A Baker’s cyst, or popliteal cyst, is a fluid filled sac that occurs behind the knee. Symptoms of a Baker’s cyst include pain, swelling or a lump behind the knee. This area of swelling may cause stiffness as well as a fullness or tightness sensation when bending or straightening the knee. These symptoms often worsen with activity and may improve at rest. Some people may have no symptoms whatsoever.
A Baker’s cyst is filled with synovial fluid, the lubricating fluid of the knee joint. A Baker’s cyst occurs as a result of too much synovial fluid buildup, forcing fluid into the space behind the knee. This may occur for many different reasons such as arthritis, injury to the knee such as a meniscus tear, or even gout.
However rare, Baker’s cyst can rupture leading to pain, swelling, and redness to the lower leg. It is important to have these particular symptoms evaluated as they may mimic other serious conditions such as blood clot.

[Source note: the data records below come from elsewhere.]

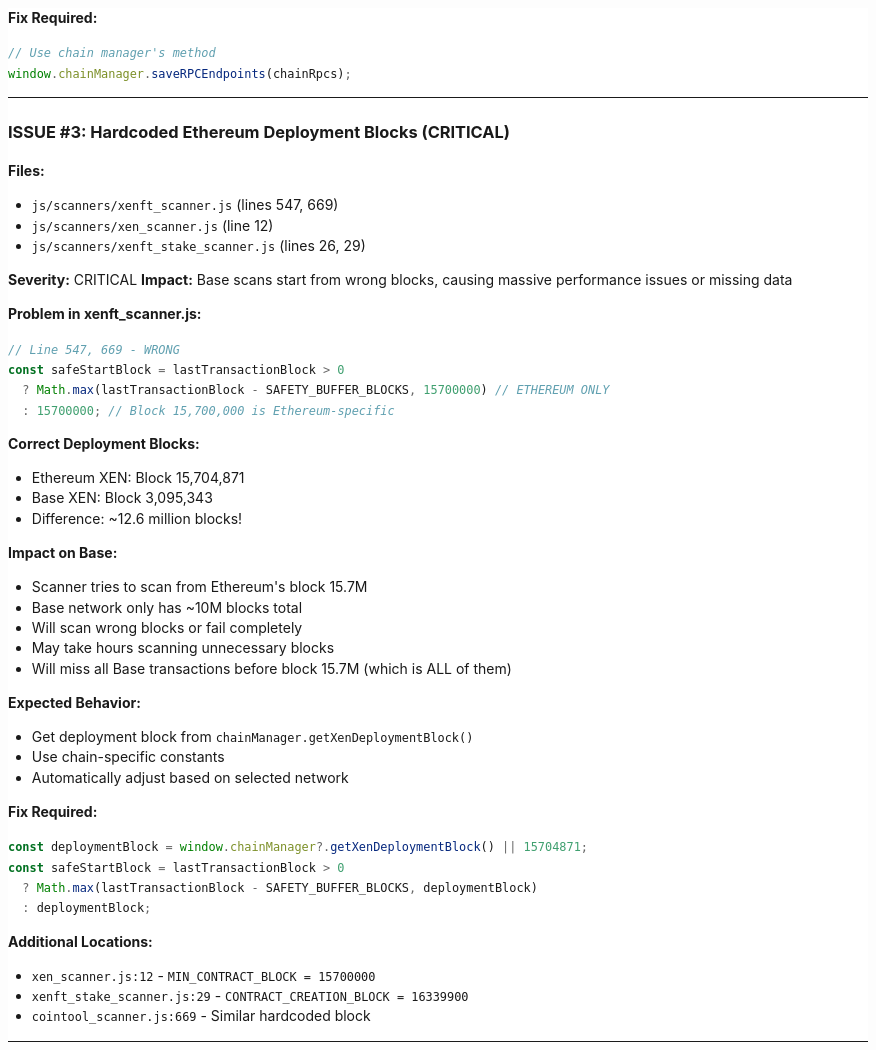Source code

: **Fix Required:**
```javascript
// Use chain manager's method
window.chainManager.saveRPCEndpoints(chainRpcs);
```

---

### ISSUE #3: Hardcoded Ethereum Deployment Blocks (CRITICAL)

**Files:**
- `js/scanners/xenft_scanner.js` (lines 547, 669)
- `js/scanners/xen_scanner.js` (line 12)
- `js/scanners/xenft_stake_scanner.js` (lines 26, 29)

**Severity:** CRITICAL
**Impact:** Base scans start from wrong blocks, causing massive performance issues or missing data

**Problem in xenft_scanner.js:**
```javascript
// Line 547, 669 - WRONG
const safeStartBlock = lastTransactionBlock > 0
  ? Math.max(lastTransactionBlock - SAFETY_BUFFER_BLOCKS, 15700000) // ETHEREUM ONLY
  : 15700000; // Block 15,700,000 is Ethereum-specific
```

**Correct Deployment Blocks:**
- Ethereum XEN: Block 15,704,871
- Base XEN: Block 3,095,343
- Difference: ~12.6 million blocks!

**Impact on Base:**
- Scanner tries to scan from Ethereum's block 15.7M
- Base network only has ~10M blocks total
- Will scan wrong blocks or fail completely
- May take hours scanning unnecessary blocks
- Will miss all Base transactions before block 15.7M (which is ALL of them)

**Expected Behavior:**
- Get deployment block from `chainManager.getXenDeploymentBlock()`
- Use chain-specific constants
- Automatically adjust based on selected network

**Fix Required:**
```javascript
const deploymentBlock = window.chainManager?.getXenDeploymentBlock() || 15704871;
const safeStartBlock = lastTransactionBlock > 0
  ? Math.max(lastTransactionBlock - SAFETY_BUFFER_BLOCKS, deploymentBlock)
  : deploymentBlock;
```

**Additional Locations:**
- `xen_scanner.js:12` - `MIN_CONTRACT_BLOCK = 15700000`
- `xenft_stake_scanner.js:29` - `CONTRACT_CREATION_BLOCK = 16339900`
- `cointool_scanner.js:669` - Similar hardcoded block

---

Diagnosing a Baker’s cyst involves taking a medical history, physical examination, x-rays of the knee, and in some cases ultrasound or magnetic resonance imaging (MRI). Identifying the underlying cause of the Baker’s cyst is key to treatment and management. Treating the cause of the excess synovial fluid, will likely lead to resolution of the cyst. Because of the important anatomical structures behind the knee (popliteal fossa), it is very rare that Baker’s cysts are surgically removed. It’s a common misconception that every Baker’s cyst needs to be drained, injected or excised. Treatment options may include: activity modifications, anti-inflammatory medications, ice therapy, supportive knee brace, physical therapy, steroid joint injections, arthroscopic or joint replacement surgery.
Living with a Baker’s cyst depends on how much discomfort it causes. Often times, the size and presence of the cyst will fluctuate, as the body can resorb this excess fluid. No treatment is necessary if the cyst is not causing discomfort.